__WORK ITEM__: Revise the lines below, starting at the first one and ending with the line that contains "Stefano Pasquini". Replace "l’homme" with "l’être" wherever it occurs in them, and give those lines again with nothing else changed.
==== RECORDS SHOWN ====
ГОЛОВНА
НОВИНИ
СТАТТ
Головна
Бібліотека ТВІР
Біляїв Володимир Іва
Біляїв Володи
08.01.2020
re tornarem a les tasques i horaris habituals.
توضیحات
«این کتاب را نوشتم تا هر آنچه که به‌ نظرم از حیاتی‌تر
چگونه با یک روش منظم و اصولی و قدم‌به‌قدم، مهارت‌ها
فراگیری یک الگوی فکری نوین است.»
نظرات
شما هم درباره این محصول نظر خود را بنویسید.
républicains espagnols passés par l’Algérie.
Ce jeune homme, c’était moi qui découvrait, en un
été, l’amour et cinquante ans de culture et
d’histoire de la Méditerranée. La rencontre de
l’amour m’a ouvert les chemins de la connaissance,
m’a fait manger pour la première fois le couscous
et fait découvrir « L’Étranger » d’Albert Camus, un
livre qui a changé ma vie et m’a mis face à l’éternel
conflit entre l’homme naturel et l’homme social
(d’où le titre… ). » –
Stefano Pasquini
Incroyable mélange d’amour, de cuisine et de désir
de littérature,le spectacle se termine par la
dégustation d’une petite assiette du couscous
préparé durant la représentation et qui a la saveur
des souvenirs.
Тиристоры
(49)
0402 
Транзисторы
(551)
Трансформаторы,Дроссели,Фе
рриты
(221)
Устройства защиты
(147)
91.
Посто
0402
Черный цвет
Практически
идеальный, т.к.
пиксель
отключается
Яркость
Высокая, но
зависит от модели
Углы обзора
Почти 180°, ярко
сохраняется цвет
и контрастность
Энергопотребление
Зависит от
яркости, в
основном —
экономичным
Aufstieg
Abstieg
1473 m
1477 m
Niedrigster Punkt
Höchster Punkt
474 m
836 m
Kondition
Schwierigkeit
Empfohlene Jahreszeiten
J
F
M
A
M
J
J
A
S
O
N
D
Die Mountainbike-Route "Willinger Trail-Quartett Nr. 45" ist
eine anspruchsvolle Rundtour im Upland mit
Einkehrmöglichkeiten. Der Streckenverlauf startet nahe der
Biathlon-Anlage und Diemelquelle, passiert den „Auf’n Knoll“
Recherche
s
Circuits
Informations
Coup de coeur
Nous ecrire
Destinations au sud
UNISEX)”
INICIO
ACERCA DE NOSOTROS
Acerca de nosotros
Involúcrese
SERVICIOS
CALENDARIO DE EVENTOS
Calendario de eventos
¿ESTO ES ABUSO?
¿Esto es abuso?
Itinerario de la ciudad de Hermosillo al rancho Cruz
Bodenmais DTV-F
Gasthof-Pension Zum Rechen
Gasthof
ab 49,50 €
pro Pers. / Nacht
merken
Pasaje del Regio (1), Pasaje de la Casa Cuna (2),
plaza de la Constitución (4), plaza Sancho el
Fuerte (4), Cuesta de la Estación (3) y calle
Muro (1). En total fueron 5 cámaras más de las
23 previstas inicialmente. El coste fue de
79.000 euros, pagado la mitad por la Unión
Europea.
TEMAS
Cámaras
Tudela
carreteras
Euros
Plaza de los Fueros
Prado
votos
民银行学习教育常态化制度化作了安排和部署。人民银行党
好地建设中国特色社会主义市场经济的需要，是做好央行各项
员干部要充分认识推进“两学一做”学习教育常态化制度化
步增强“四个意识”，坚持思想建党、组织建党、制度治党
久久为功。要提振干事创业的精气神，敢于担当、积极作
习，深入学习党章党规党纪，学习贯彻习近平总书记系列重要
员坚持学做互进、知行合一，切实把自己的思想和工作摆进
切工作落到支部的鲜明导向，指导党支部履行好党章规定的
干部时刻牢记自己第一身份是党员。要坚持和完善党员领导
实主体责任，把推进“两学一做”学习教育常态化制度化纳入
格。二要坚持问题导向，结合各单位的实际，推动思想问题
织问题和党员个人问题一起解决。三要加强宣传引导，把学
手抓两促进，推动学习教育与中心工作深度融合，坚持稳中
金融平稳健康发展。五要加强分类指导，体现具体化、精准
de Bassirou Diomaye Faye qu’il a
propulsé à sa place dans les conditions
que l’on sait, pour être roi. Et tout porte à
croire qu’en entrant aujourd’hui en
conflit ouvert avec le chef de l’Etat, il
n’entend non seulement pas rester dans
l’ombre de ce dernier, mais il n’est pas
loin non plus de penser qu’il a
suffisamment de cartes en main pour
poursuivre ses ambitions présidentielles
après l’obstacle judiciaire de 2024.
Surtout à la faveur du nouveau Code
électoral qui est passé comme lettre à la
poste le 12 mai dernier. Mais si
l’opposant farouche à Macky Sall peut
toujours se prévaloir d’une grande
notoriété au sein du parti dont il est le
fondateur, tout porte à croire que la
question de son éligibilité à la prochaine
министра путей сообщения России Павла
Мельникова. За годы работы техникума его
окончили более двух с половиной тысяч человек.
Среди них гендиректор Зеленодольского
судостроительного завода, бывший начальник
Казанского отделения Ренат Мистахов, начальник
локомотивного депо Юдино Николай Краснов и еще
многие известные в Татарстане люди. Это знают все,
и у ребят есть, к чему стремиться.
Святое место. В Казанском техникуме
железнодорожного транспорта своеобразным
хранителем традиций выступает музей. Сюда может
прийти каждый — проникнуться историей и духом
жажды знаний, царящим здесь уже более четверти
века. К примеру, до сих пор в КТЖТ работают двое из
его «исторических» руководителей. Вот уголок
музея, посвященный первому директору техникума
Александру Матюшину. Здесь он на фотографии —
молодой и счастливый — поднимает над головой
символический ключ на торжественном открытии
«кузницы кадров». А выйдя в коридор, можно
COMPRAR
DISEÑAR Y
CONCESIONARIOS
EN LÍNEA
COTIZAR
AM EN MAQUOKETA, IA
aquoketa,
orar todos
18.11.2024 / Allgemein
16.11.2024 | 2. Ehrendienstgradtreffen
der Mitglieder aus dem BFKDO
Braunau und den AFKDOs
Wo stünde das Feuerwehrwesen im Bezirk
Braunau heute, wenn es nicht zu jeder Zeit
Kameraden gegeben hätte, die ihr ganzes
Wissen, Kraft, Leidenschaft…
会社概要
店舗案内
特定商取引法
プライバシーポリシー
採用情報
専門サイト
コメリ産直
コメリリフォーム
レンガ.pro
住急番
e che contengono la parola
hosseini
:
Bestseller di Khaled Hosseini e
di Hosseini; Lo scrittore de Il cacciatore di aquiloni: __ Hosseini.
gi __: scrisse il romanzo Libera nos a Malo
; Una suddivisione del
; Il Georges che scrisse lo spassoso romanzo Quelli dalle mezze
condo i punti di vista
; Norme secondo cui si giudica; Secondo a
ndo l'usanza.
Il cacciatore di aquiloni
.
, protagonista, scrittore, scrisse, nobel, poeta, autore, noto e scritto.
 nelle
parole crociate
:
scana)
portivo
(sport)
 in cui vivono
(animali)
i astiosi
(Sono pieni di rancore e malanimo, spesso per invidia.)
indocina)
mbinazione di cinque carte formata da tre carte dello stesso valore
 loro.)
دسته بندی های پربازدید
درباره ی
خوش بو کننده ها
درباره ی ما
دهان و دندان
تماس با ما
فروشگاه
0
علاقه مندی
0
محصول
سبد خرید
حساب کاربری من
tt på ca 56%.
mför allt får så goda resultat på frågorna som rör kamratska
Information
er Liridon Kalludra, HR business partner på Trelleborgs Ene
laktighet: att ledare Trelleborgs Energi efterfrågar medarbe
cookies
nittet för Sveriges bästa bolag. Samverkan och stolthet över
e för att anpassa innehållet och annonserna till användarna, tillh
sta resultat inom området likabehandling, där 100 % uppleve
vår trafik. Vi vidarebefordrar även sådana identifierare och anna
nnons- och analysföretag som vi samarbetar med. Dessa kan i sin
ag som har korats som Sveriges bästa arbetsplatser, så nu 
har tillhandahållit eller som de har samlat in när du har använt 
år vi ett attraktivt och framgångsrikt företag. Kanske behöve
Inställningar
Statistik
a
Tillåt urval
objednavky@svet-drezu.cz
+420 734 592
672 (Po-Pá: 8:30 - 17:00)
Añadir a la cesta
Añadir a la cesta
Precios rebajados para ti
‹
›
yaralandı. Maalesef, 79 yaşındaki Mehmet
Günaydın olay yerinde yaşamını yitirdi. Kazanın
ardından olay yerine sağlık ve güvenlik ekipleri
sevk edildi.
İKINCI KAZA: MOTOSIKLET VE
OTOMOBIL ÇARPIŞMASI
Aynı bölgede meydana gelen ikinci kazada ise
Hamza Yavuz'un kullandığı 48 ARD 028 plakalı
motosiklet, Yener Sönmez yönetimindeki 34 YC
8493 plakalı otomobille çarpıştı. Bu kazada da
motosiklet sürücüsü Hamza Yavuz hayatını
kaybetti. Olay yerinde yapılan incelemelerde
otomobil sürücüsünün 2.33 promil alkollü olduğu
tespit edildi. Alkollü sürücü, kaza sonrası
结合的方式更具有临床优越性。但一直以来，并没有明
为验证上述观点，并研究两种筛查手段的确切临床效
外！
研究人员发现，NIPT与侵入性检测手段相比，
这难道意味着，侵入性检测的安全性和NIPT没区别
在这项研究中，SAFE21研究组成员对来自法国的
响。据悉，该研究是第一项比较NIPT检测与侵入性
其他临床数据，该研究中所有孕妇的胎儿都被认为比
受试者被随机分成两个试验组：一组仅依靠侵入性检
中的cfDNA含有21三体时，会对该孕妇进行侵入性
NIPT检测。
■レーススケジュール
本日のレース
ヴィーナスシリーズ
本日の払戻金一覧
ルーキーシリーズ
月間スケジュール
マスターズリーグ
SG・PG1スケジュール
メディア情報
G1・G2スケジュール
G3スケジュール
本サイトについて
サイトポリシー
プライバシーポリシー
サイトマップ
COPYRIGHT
====
__TASK OUTPUT__:
ГОЛОВНА
НОВИНИ
СТАТТ
Головна
Бібліотека ТВІР
Біляїв Володимир Іва
Біляїв Володи
08.01.2020
re tornarem a les tasques i horaris habituals.
توضیحات
«این کتاب را نوشتم تا هر آنچه که به‌ نظرم از حیاتی‌تر
چگونه با یک روش منظم و اصولی و قدم‌به‌قدم، مهارت‌ها
فراگیری یک الگوی فکری نوین است.»
نظرات
شما هم درباره این محصول نظر خود را بنویسید.
républicains espagnols passés par l’Algérie.
Ce jeune homme, c’était moi qui découvrait, en un
été, l’amour et cinquante ans de culture et
d’histoire de la Méditerranée. La rencontre de
l’amour m’a ouvert les chemins de la connaissance,
m’a fait manger pour la première fois le couscous
et fait découvrir « L’Étranger » d’Albert Camus, un
livre qui a changé ma vie et m’a mis face à l’éternel
conflit entre l’être naturel et l’être social
(d’où le titre… ). » –
Stefano Pasquini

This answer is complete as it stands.